Chang doesn’t want parameters to inhibit participants’ creativity, however. “We allow each group to be creative within those parameters and come up with the best possible solution. Disagreement can be openly debated and at the end of the day we have a voting system. We have established a mechanism to deal with a standoff. Most people, knowing this, actually then try to work together. They feel that if the front-line workers fail to work among themselves, the decision-making process will be passed on.” Chang says that so far the system has worked, though it is still early days. “We have had some minor disagreements, but so far no standoffs. But mind you, the cluster is still new, about eight or nine weeks old. So far we are still in the honeymoon period.”

Chang hopes to improve the quality of service offered within his cluster, while achieving cost savings through increased efficiency. “My goal is to provide the best possible care with the money that is available,” he says, “and to seek out and remove any wastage so that the money can be put into improving the welfare of the community.” He also plans to promote learning, training, research and the development of new services. He intends “to be able to bring into being an effective quality control system so that quality can be monitored, controlled and problems solved. And quality is not just on the complexity of technology,” he says, “but on all levels, including how easy it is for patients to access services and whether we provide a good friendly service.”

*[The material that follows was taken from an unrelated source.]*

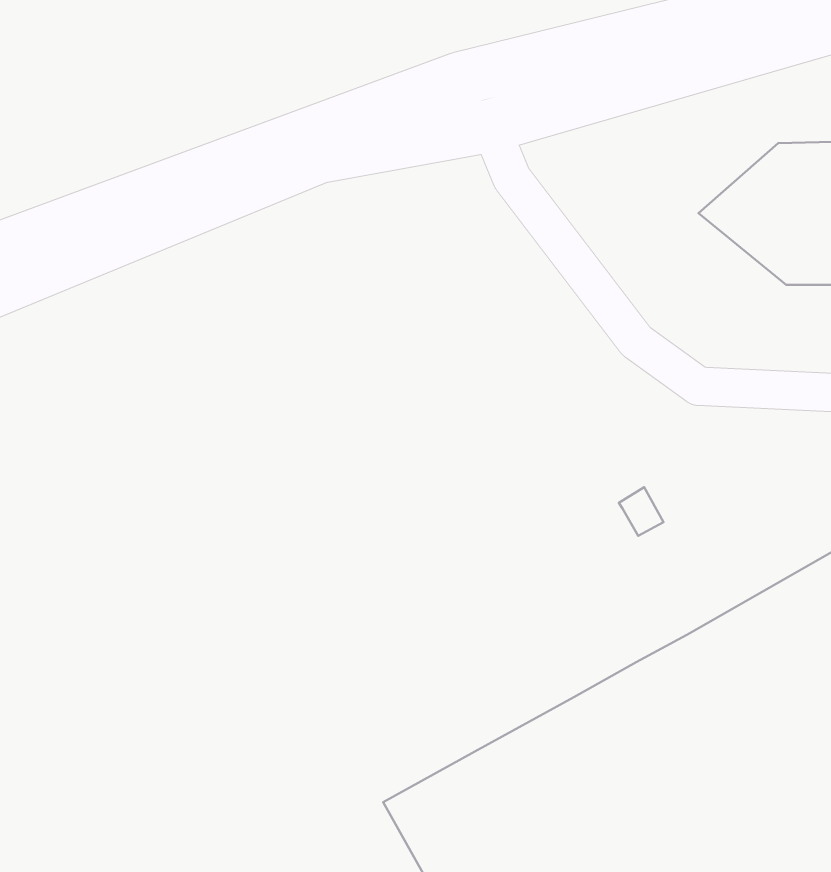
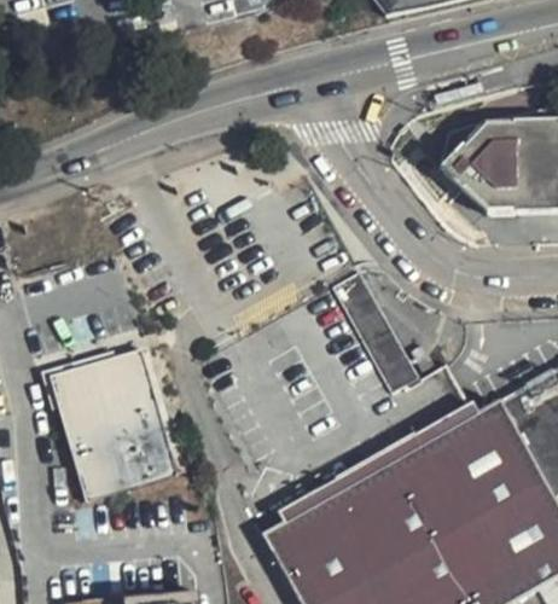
building: none -> [335,271,419,393]
building: none -> [48,350,174,501]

Chang also wants a coherent, well-organized and effective division of labor “so that you do not have two or three people competing to do the same thing and have other things that need to be done.” He says: “One of our aims is to more fully utilize the hospitals that are currently not full. But given the current economic climate it is difficult to get additional funding. We can only put money into new services from savings we accrue by identifying current wastage.” Chang hopes to save 1 or 2 percent from increased efficiency. “We hope that the government will look to this territory to put new services here, and if that happens we should have additional resources,” he says.

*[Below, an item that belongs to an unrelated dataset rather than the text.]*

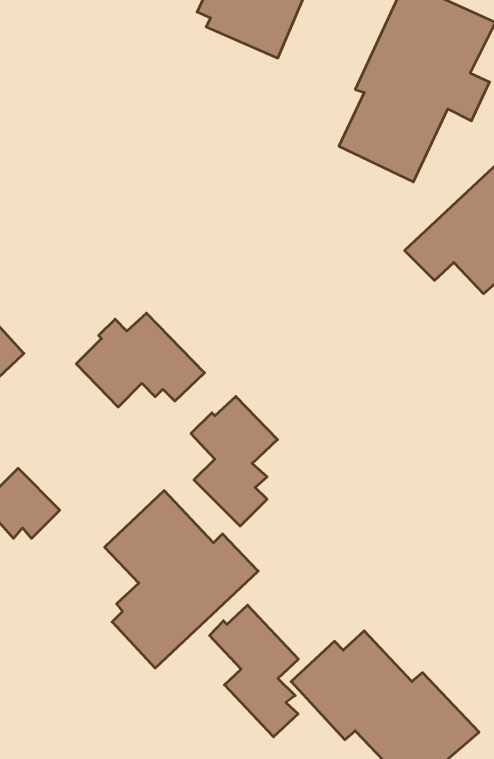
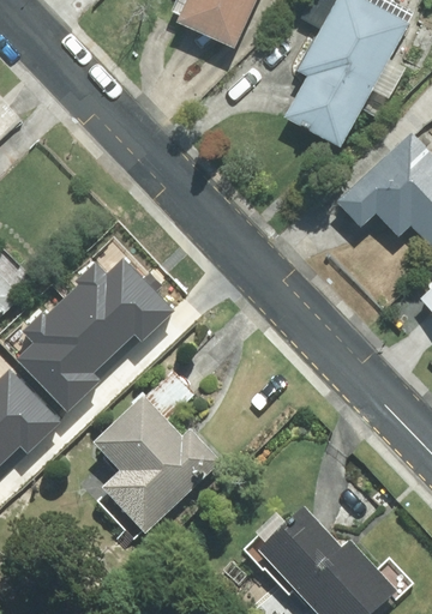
building: [191,396,278,526] -> [36,294,106,398]
building: [210,605,298,737] -> none

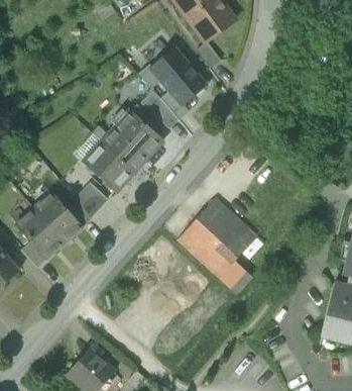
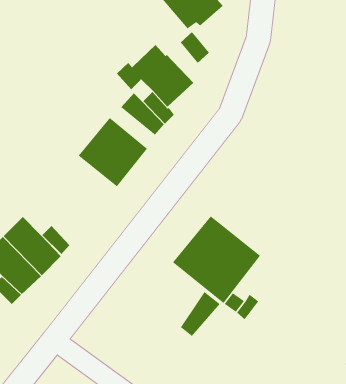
building: [83,141,134,191] -> none
building: [75,182,108,218] -> none
building: none -> [180,291,220,337]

These are lofty goals, made more difficult to achieve by the fact that he is spearheading the first cluster in Hong Kong . “We are the first to implement the cluster concept in Hong Kong and so we are essentially walking into unknown territory,” says Chang. Not only this, Chang, coming from a clinical background, is leading the effort without any formal management training. He describes his biggest challenge as “doing something I’ve never done before,” and says he relies on intuition and advice. “The challenge,” says Chang, “is the practical difficulty in creating a major change of direction in the organization when the existing administrative structure has a lot of inertia. I have to take people out of their comfort zone – my own as well.”

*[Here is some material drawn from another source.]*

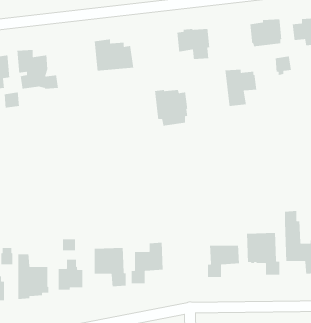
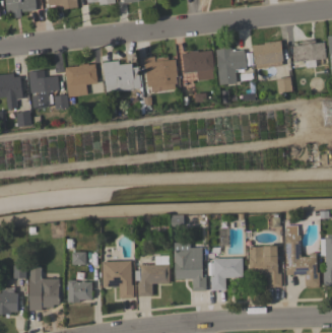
building: none -> [65,63,97,86]
building: [224,69,257,107] -> [215,48,247,84]
building: [154,89,188,126] -> [144,57,177,92]
building: none -> [174,242,206,290]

And how is it going so far? Chang says it is still in the early stages. “So far we have gotten agreement to cluster [from the hospitals] without major disruption,” he says. “The services have now been defined and in the committee structures so far there have been no major disruptions. All services are well ahead in the planning.” As far as cost-reduction goes, it is still too early to tell. “It appears not possible to reduce the cost because we cannot sack anybody,” he says. “But it appears that it is possible to reorganize the existing resources more efficiently and that is what we are aiming for. Some of the services have implemented the change and are consolidating. Some are still in the planning process but the majority is in the implementation phase. We have established the communication system between the hospitals. We have all the administrative systems and we have centralized a lot of the administrative function by combining resources. Also we have centralized a lot of the easy things like human resources, planning, storage and inventory control.

So much for the easy part. Getting the various hospitals in his cluster to work together remains the challenge. “It is almost a tribal situation, a bit like the tribes in Afghanistan ,” he says. “But so far, despite their differences, they see that it will be better for everybody, and so they are making an effort to cooperate.”